Bu okurumuza bizlere bu insani yardımlarda bulunduğu için sonsuz teşekkürler.

Kayıplar Komitesi’nin diğer kazıları ise şöyle:

Bir okurumuzun Boğaz’da askeri bölgede sözünü ettiği bölgede yağmurlar nedeniyle ara verilen kazılara devam edilirken, Arçoz’da da yıllar önce bir okurumuzun gösterdiği ve pek çok okurumuzun hakkında bilgi vermiş olduğu bir başka noktada yeni bir kazıya başlandı.

Omorfo’da kilise mezarlığında yürütülen kazılarda 27 şahıstan geride kalanlara ulaşıldı ancak bunların kaçının “kayıp” olduğu ancak laboratuar analizlerinde anlaşılacak.
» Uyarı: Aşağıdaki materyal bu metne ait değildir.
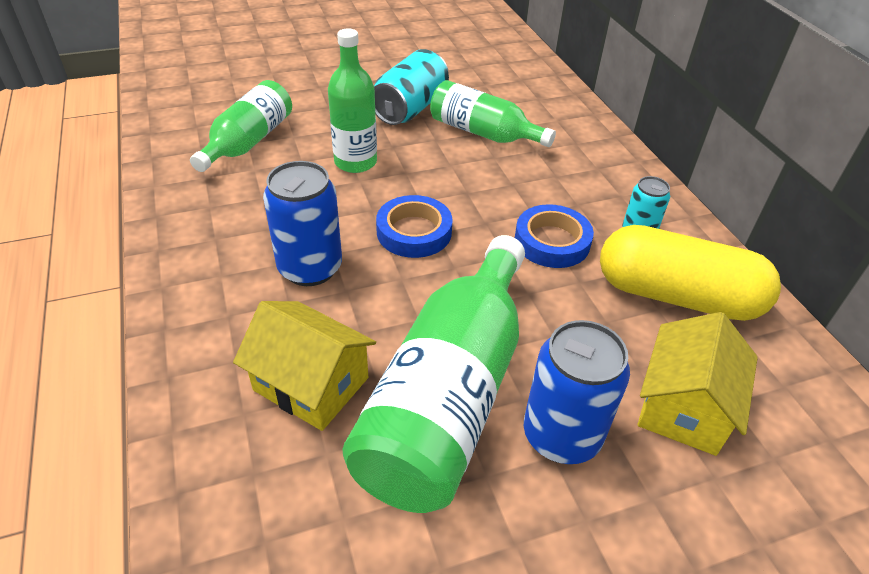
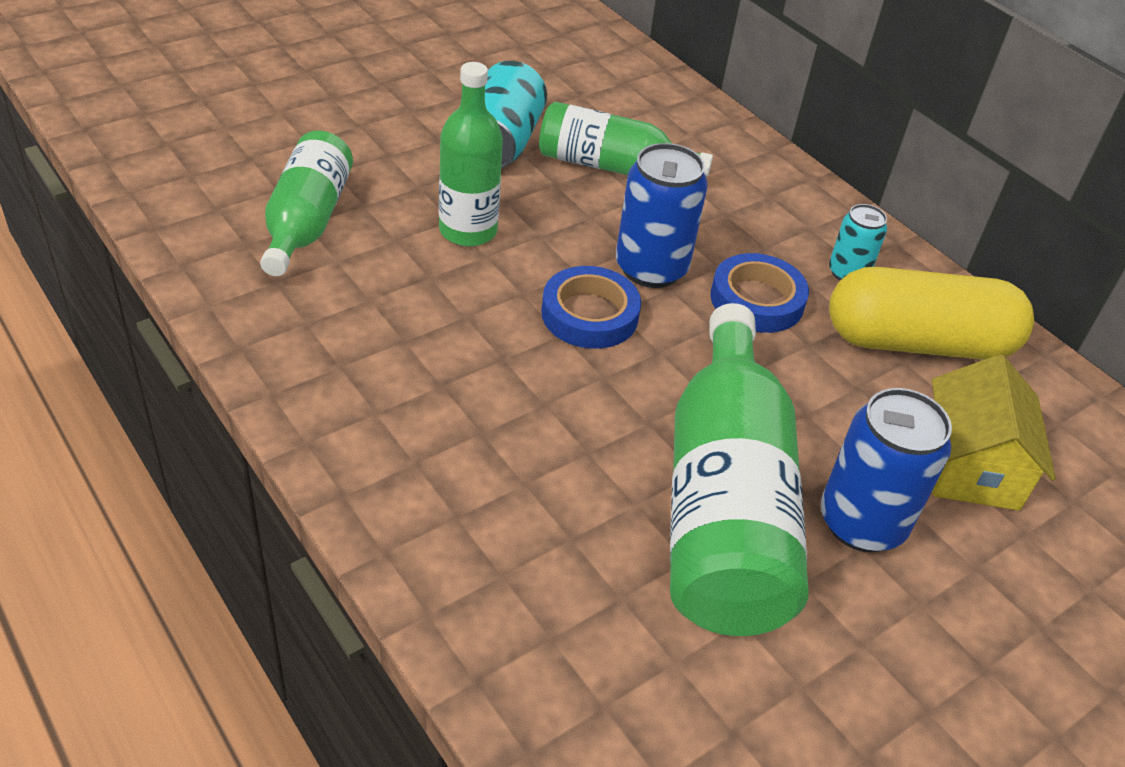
camera: 20 degrees left, 0 degrees up
(310, 268) = (485, 383): blue can -> blue can (651, 268)
(311, 384) = (563, 524): yellow house -> none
Angastina’da (Aslanköy) daha önce üç “kayıp”tan pek az kalıntının bulunduğu bölgede kazılar genişletilirken, Pendaya’da da kuyu kazısı tamamlandı ancak herhangi bir sonuca ulaşılamadı.
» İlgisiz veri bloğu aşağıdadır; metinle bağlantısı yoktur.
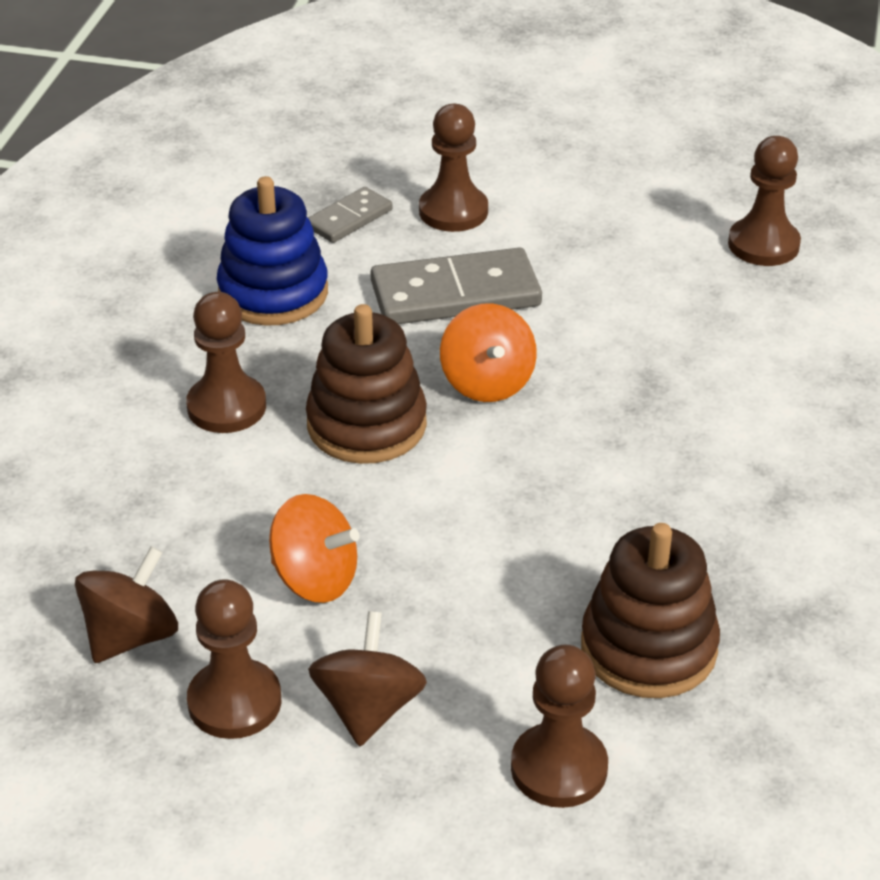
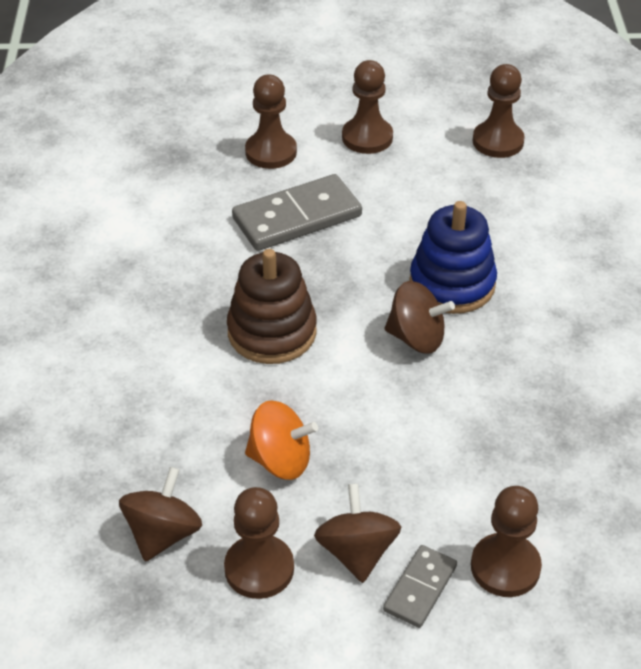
camera: 15 degrees left, 5 degrees up
(226, 407) = (163, 337): brown pawn -> brown pawn (367, 137)
(273, 293) = (163, 240): blue stacking toy -> blue stacking toy (452, 284)
(349, 218) = (196, 170): grey domino -> grey domino (420, 588)
(487, 383) = (346, 283): orange spinning top -> none
(554, 465) = (416, 338): none -> brown spinning top
(648, 648) = (532, 463): brown stacking toy -> none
Mağusa’da bir diğer kazı da devam ediyor.

Kıbrıs’ın güneyinde ise Vrisulles ve Kutrafa’da kazılar devam ediyor.

Kazı ekiplerindeki tüm arkeologlarımıza, şirocularımıza ve diğer çalışanlara “Çok kolay gelsin” diyoruz.


 “Ünal Ersoy, Enformasyon görevlisi olarak 1974 yılında Muratağa Atlılar, Sandallar toplu mezarlarını filme çektikten sonra duygusal olarak çok etkilenmiş ve bir daha kamerasını eline almayı reddetmişti…”

 

“Güle güle koca adam!”

Ünal Ersoy, bir Enformasyon görevlisi olarak 1974 yılında Muratağa, Atlılar, Sandallar toplu mezarlarını filme çektikten sonra, duygusal olarak çok etkilenmiş ve bir daha kamerasını eline almayı reddetmişti.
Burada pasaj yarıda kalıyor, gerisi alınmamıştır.